Six games into the 2009 season, with a record of two wins and four losses, the Washington Redskins relieved Zorn of offensive play calling duties, assigning them to assistant coach Sherman Lewis following the Redskins' loss to the Kansas City Chiefs on October 18.

In the early morning of January 4, 2010, it was reported that Zorn had been fired after the final game of the regular season, a loss to the San Diego Chargers. He failed to make the playoffs in either of his seasons as head coach of the Redskins. He was replaced by former Broncos coach Mike Shanahan. Jim Zorn has since given a series of interviews with the local Washington, D.C. networks in which he expressed disappointment in the handling of his dismissal.

===XFL (2020)===
On February 25, 2019, Zorn was announced to be the GM and head coach of the Seattle Dragons. He was not retained after the league's bankruptcy and sale.

==Head coaching record==
===NFL===

| Team | Year | Regular season |  |  |  |  | Postseason |  |  |  |
| Won | Lost | Ties | Win % | Finish | Won | Lost | Win % | Result |
| WAS | 2008 | 8 | 8 | 0 | .500 | 4th in NFC East | – | – | – | – |
| WAS | 2009 | 4 | 12 | 0 | .250 | 4th in NFC East | – | – | – | – |
| Total |  | 12 | 20 | 0 | .375 |  | – | – | – | – |

===XFL===

| Team | Year | Regular season |  |  |  |  | Postseason |  |  |  |
| Won | Lost | Ties | Win % | Finish | Won | Lost | Win % | Result |
| SEA | 2020 | 1 | 4 | 0 | .200 | TBD | 0 | 0 | .000 | TBD |
| Total |  | 1 | 4 | 0 | .200 |  | 0 | 0 | .000 |  |

==Personal life==
Zorn and his wife, Joy, have four children: daughters Rachael, Sarah, and Danielle and son Isaac.
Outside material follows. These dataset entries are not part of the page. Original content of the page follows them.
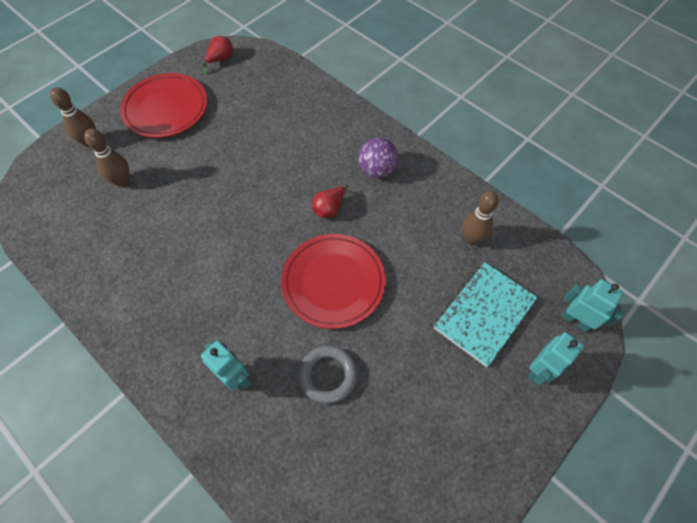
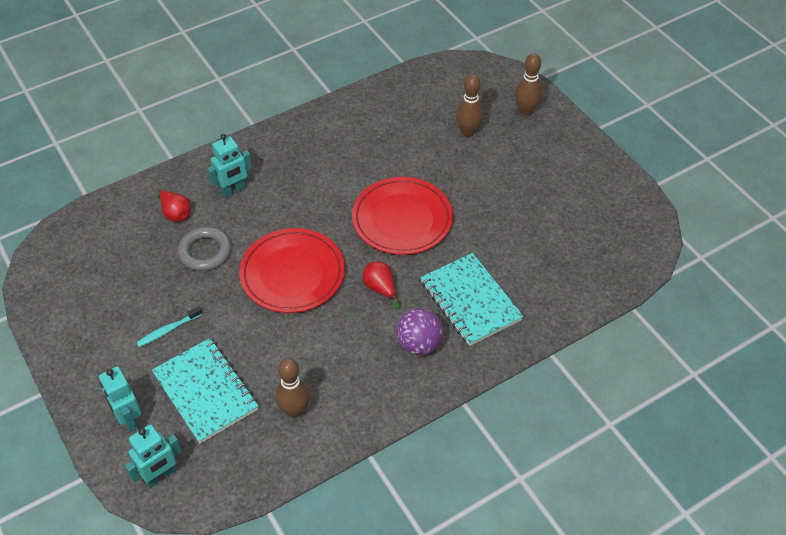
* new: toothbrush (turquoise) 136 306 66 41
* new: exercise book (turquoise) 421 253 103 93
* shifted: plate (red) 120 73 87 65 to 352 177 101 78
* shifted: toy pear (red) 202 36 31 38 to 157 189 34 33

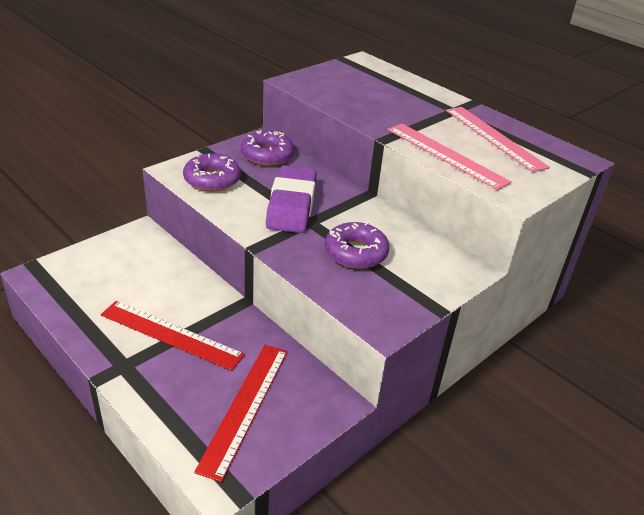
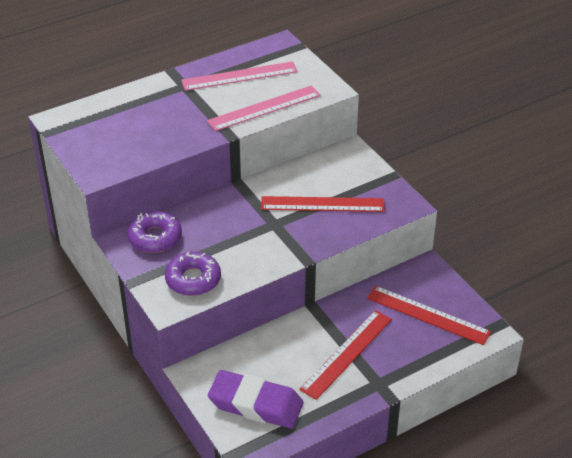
* shifted: eraser (purple) 266 165 51 68 to 208 370 96 58
* swapped: donut (purple) 325 222 65 47 to ruler (red) 261 196 124 16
Jim and Joy Zorn are active in Medical Teams International and Pro Athletes Outreach. Medical Teams International is dedicated to implementing and supporting programs that address the causes and effects of inadequate health care worldwide.

Zorn currently resides with his wife on Mercer Island, a suburb of Seattle. The couple is active in the local community, and attend Encounter Church.

He is noted for his interest in mountain biking, kayaking and other outdoor sports. He continued to mountain bike even as he approached the age of 70. When he was a player with the Seattle Seahawks, he experimented with building bikes for off-road riding with the help of the owner of Mercer Island Cyclery.

Zorn was inducted into the State of Washington Sports Hall of Fame during a pregame ceremony prior to Washington's game at Seattle on November 23, 2008.